Protoplast isolation from endosperms of developing carob (Ceratonia siliqua L.) seeds is reported for the first time. These protoplasts regenerated cell walls within 12 h. In order to assess their potential for galactomannan biosynthesis, the incorporation of radioactivity in the regenerated cell wall polysaccharides (CWP) and extracellular polysaccharides (ECP), after feeding these protoplasts with D-[U-C-14]glucose or D-[U-C-14]mannose was studied. The pattern of the radioactive label distribution in the neutral sugars of the trifluoroacetic acid (TFA) hydrolysate of CWP was different from that of the ECP. In the TFA hydrolysis products of the CWP, immediately after protoplast isolation, the greatest level of radioactivity (approximately 90%) was detected in glucose, galactose and mannose.

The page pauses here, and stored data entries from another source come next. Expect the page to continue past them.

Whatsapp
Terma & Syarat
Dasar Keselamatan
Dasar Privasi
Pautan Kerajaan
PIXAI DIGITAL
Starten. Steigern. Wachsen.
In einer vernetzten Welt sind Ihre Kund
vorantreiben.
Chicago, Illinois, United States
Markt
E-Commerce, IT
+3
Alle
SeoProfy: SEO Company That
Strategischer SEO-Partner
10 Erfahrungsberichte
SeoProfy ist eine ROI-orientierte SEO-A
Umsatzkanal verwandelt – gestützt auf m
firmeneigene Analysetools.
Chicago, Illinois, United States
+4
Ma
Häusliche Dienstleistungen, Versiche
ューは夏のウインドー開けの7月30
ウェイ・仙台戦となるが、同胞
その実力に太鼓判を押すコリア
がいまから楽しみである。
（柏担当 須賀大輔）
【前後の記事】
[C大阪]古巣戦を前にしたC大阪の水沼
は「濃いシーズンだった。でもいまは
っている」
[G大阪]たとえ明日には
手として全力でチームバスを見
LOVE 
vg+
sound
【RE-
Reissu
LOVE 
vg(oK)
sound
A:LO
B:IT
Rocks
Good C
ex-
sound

After 2 days protoplast culture, the label in mannose increased. In contrast, immediately after protoplast isolation, approximately 90% of radioactivity of the ECP was detected in galactose and mannose. However, during culture, the radioactivity incorporation in mannose dropped to one third, while that in galactose and arabinose increased significantly. Hydrolysis of the CWP and ECP with alpha-galactosidase and endo-beta-mannanase confirmed that, at least part of mannose and galactose belonged to galactomannan molecules. These results were compared with those obtained upon feeding developing endosperm tissue with D-[U-C-14]mannose. From our results we concluded that protoplasts from endosperm tissues of developing carob seeds, retained the ability of their original explant to synthesize galactomannan, making protoplasts candidates for the study of galactomannan biosynthesis.